-- STATED TASK --
Find every line in the records that contains the string "indented" and copy each of those lines.

-- DATA ENTRIES --
▬▬▬▬▬▬

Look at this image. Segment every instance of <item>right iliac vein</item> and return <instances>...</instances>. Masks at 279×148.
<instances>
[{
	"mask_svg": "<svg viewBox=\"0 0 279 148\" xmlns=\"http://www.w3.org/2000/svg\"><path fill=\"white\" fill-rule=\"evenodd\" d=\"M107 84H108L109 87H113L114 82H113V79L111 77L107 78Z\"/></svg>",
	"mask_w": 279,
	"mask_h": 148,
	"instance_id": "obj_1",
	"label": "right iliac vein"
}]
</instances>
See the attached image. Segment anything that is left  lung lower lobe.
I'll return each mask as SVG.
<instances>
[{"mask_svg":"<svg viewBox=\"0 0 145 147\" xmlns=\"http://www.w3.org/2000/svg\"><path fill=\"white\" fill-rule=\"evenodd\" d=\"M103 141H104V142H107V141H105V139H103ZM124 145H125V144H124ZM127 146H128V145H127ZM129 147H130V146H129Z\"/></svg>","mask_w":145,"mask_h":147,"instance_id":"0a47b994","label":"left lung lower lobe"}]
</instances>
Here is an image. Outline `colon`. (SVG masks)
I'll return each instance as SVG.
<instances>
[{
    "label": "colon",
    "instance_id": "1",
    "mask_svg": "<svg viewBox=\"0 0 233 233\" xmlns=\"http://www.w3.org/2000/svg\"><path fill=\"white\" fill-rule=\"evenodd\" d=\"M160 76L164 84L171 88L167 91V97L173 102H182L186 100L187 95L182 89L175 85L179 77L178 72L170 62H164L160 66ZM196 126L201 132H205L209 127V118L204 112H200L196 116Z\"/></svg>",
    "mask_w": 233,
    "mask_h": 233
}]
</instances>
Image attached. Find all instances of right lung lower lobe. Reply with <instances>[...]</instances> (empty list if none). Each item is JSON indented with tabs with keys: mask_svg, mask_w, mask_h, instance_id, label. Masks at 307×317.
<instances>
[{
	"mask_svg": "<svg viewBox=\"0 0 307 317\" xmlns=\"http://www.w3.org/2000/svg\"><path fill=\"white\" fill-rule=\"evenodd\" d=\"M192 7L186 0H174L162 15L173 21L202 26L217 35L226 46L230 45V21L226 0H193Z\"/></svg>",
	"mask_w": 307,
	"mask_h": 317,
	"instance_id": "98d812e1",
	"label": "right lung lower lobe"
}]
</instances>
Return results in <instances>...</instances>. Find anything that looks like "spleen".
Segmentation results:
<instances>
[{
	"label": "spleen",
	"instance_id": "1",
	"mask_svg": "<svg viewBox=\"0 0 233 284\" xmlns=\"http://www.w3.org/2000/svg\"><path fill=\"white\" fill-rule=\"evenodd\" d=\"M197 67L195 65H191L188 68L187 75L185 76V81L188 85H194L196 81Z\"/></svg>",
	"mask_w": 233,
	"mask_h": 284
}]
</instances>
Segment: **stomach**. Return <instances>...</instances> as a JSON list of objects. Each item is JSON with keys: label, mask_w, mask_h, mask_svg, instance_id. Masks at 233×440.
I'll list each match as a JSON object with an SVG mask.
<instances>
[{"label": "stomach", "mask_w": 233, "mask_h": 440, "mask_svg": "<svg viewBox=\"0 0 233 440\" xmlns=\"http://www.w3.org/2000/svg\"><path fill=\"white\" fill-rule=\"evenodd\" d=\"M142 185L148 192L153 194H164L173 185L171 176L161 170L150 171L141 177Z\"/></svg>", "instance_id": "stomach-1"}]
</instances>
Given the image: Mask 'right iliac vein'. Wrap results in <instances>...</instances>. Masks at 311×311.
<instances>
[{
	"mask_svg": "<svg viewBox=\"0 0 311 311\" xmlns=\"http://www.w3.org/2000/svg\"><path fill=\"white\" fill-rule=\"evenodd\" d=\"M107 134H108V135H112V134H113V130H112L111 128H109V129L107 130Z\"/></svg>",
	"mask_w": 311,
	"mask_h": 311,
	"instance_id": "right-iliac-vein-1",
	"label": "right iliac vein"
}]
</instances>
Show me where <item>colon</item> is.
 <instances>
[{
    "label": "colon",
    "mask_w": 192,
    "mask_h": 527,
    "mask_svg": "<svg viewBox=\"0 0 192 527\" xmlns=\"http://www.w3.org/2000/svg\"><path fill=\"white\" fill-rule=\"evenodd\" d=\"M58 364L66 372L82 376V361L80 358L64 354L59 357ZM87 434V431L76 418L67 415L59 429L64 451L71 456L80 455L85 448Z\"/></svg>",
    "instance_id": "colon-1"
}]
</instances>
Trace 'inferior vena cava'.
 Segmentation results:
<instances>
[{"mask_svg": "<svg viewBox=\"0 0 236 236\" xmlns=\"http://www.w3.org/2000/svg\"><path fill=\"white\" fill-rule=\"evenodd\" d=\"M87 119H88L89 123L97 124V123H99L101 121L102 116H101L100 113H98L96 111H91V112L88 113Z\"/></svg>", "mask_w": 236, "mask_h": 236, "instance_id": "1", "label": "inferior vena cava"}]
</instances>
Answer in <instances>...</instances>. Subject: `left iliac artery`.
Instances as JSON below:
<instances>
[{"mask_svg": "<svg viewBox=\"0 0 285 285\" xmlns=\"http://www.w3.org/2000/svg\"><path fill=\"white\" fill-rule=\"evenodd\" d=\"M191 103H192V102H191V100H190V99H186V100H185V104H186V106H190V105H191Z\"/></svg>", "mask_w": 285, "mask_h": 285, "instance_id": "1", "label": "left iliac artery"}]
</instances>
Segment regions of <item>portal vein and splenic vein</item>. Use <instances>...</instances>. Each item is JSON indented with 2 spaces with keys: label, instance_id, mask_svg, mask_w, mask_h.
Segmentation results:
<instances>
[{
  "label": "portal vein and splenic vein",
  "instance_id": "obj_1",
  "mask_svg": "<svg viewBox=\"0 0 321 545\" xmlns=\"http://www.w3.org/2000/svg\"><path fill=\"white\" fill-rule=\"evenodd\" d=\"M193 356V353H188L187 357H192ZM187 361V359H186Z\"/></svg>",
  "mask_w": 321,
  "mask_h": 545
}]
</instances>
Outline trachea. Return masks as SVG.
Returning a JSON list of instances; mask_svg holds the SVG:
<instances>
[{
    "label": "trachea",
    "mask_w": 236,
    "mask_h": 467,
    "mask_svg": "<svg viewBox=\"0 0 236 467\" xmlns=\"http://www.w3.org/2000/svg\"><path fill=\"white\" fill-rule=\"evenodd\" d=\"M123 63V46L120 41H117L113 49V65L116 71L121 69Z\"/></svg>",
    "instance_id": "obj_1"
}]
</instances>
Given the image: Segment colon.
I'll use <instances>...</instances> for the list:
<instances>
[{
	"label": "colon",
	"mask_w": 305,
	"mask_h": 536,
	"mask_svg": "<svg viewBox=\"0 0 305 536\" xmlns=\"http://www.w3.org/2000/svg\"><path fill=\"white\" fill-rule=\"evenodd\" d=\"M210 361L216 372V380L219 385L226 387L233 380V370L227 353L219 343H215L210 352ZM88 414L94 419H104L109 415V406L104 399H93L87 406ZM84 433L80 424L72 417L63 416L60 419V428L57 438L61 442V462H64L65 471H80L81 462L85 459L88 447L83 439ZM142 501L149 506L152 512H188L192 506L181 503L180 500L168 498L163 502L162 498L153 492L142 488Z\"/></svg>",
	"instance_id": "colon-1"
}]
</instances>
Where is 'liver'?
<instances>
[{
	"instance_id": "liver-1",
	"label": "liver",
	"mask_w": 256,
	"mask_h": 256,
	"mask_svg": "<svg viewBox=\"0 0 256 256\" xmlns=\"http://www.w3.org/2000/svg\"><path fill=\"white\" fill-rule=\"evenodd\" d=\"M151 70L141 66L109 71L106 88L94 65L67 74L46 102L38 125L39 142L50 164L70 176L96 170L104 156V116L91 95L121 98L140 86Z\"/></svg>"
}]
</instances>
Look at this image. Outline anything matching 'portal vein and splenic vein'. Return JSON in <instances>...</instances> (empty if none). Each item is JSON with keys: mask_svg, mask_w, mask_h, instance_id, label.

▬▬▬▬▬▬

-- WRITTEN REPLY --
Image attached. Find all instances of right lung lower lobe. Reply with <instances>[...]</instances> (empty list if none). Each item is JSON indented with tabs with keys: mask_svg, mask_w, mask_h, instance_id, label. Masks at 307×317.
Segment regions of <item>portal vein and splenic vein</item>. Use <instances>...</instances>. Each item is JSON indented with 2 spaces with keys: label, instance_id, mask_svg, mask_w, mask_h.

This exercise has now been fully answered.